## WHAT YOU SHOULD DO
Scan the records beneath this line for the line holding "realistica in uno" and the line holding "riguarda l’infrastruttura viaria", then transcribe exactly those two and all lines between.

## SOURCE INFORMATION

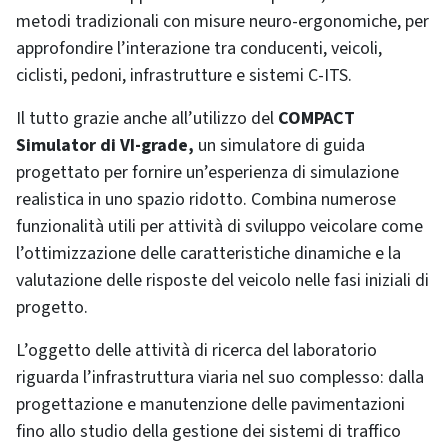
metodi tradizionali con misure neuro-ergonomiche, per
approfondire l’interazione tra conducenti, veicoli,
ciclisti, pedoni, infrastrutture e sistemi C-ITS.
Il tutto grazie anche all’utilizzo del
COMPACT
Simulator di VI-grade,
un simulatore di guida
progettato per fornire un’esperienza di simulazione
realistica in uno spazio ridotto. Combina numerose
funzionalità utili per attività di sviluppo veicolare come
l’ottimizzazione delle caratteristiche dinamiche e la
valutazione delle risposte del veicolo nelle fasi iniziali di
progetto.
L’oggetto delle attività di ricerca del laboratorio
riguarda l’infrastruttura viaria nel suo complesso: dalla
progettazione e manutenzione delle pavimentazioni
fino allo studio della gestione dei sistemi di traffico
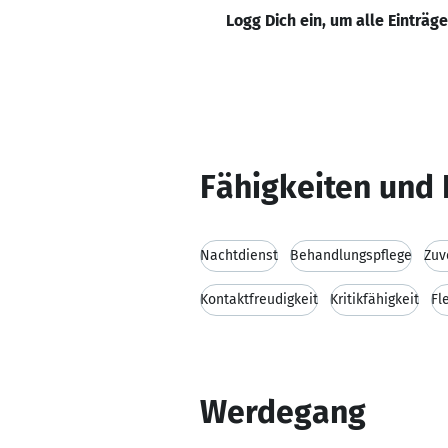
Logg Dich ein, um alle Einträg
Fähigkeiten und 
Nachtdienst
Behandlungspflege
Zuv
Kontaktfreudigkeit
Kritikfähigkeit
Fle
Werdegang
==
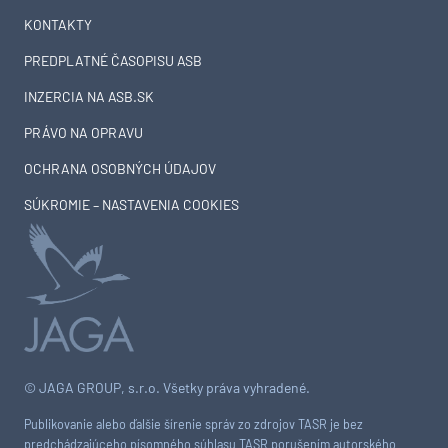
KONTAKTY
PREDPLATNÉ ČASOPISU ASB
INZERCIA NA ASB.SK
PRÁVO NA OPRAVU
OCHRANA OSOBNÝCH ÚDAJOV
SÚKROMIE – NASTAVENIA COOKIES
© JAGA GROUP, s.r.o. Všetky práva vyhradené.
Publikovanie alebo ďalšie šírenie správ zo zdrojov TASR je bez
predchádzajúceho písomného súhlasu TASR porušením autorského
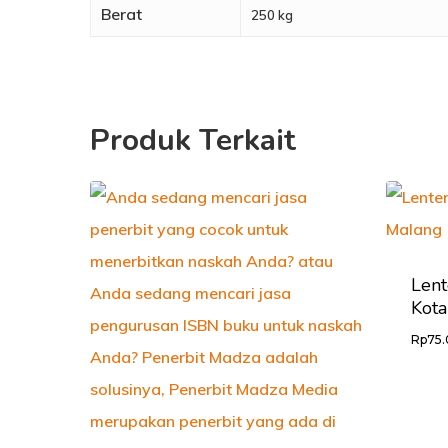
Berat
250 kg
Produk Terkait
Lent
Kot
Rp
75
---
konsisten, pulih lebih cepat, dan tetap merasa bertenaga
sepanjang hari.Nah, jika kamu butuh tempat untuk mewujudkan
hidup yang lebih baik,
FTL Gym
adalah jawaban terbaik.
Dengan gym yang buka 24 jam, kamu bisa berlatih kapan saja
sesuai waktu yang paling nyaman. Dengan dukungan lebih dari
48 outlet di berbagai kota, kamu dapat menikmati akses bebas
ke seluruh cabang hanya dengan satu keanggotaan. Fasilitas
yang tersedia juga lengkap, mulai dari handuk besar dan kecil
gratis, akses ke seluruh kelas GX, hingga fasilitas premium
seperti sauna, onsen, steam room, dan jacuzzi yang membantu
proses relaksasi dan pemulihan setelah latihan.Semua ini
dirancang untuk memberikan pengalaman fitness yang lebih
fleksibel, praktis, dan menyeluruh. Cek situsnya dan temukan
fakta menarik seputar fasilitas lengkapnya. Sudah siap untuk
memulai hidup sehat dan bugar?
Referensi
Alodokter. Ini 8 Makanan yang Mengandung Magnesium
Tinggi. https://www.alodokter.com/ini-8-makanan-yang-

## RESPONSE TO THIS TASK
realistica in uno spazio ridotto. Combina numerose
funzionalità utili per attività di sviluppo veicolare come
l’ottimizzazione delle caratteristiche dinamiche e la
valutazione delle risposte del veicolo nelle fasi iniziali di
progetto.
L’oggetto delle attività di ricerca del laboratorio
riguarda l’infrastruttura viaria nel suo complesso: dalla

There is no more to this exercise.